*** Opening of Reading passage ***

The piano in her house was a focal point because (a) it was beside a floor to ceiling window and (b) had a family photo from 1983 that has NOT weathered well. Too much sunlight has left us all with yellow rings around our eyes. We affectionately refer to it as the zombie family portrait. My uncles would often pound out a song or two, but I don’t think I’ve ever seen Maga play. The image of her seated there playing my favorite music (yes, I’m a Christmas carol lover) (hi) caught my breath.

“Are you still there?” Maga asked.


“I wasn’t sure with the silence.”

“I’m here. I’m here.”

“When do you think you’ll be here next.”

(Sly devil, Maga.) “For your birthday, definitely.”

“You will?! How wonderful.”

“I know. I’m excited. It’s so lovely there in March.”

“Who else will be coming?”

“I imagine my mom will. It’ll be a mother mother daughter daughter trip.”

I hope Maga’s soft chuckle blew away some of the loneliness surrounding her tonight.




“Do you have any upcoming travel plans?” Maga asked.

“Just to Mom/Dad’s for Christmas.”

“Will [Sister J] and Abby be there?”

“Well, I’m Abby, so yes, in fact, I will be there.”

“Oh. Yes. Right.”

“You meant [Sister E]. And yes, she will be there too.”

Maga laughed. “Yes, that’s who I meant.”

“Don’t worry. Everyone confuses our names.”

“So I’m not the only one?”

“Nope. You’re in good company.”

We went round and round about the age gap between Sister E and me (“your mother was brave to have a baby that late in life”), the weather in NE (“you get a lot of moisture up there”), my parents’ recent visit to CO (“they’re such nice people”), their delayed departure (“poor dears”), and my job + how long I’ve worked there (“you are a good employee”) + how many people work with me (“it’s that many?”).

She gets extra forgetful when there’s a change (aka my parents leaving) or some big emotion (sadness), but tonight’s conversation consisted of me doubling back over topics before we’d even reached the end of one. So, yes, dear reader, I admit that during all that repetition and trying to think of different ways to say the same thing, I started keeping track of how often she said certain things: pleasant (5x), nice (17x), and good (8x).

It wasn’t my finest moment as a granddaughter, but maybe the words didn’t matter so much as the company we kept…



“What’s the weather like there?” Maga said.

“Raining, but warm.”

“No snow yet?”

“No, thank goodness. It doesn’t usually snow heavily until late in December or early in the new year.”

“I find as I get older I hate the snow. It’s not as fun as when I was younger and could go sledding.”

“Uh, when was the last time you went sledding?”

“Good gosh. Probably 30-40 years ago.”

“Makes sense.”

“What have you been up to lately?”

I took a deep breath. “Well, I need some advice.”

“Okay. Go ahead.”

“My boss is out on vacation and there’s this big meeting tomorrow that I’ll have to attend in his absence. I’m so nervous.”

*** Close of Reading passage ***
*** Opening of Given entries ***

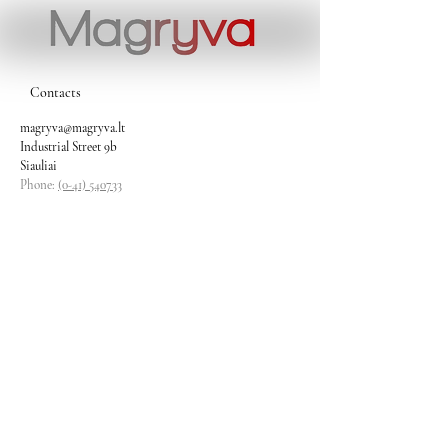
Contacts
magryva@magryva.lt
Industrial Street 9b
Siauliai
Phone:
(0-41) 540733
Mobile phone:
+37069958583
+37069927817
+37068526484
Contacts
magryva@magryva.lt
Industrial Street 9b
Siauliai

*** Close of Given entries ***

* Problem statement
Could you copy out the passage about the phone call with Maga, starting with "The piano in" and going on through "caught my breath.", with "piano" changed to "organ" each time it appears?

* Answer section
The organ in her house was a focal point because (a) it was beside a floor to ceiling window and (b) had a family photo from 1983 that has NOT weathered well. Too much sunlight has left us all with yellow rings around our eyes. We affectionately refer to it as the zombie family portrait. My uncles would often pound out a song or two, but I don’t think I’ve ever seen Maga play. The image of her seated there playing my favorite music (yes, I’m a Christmas carol lover) (hi) caught my breath.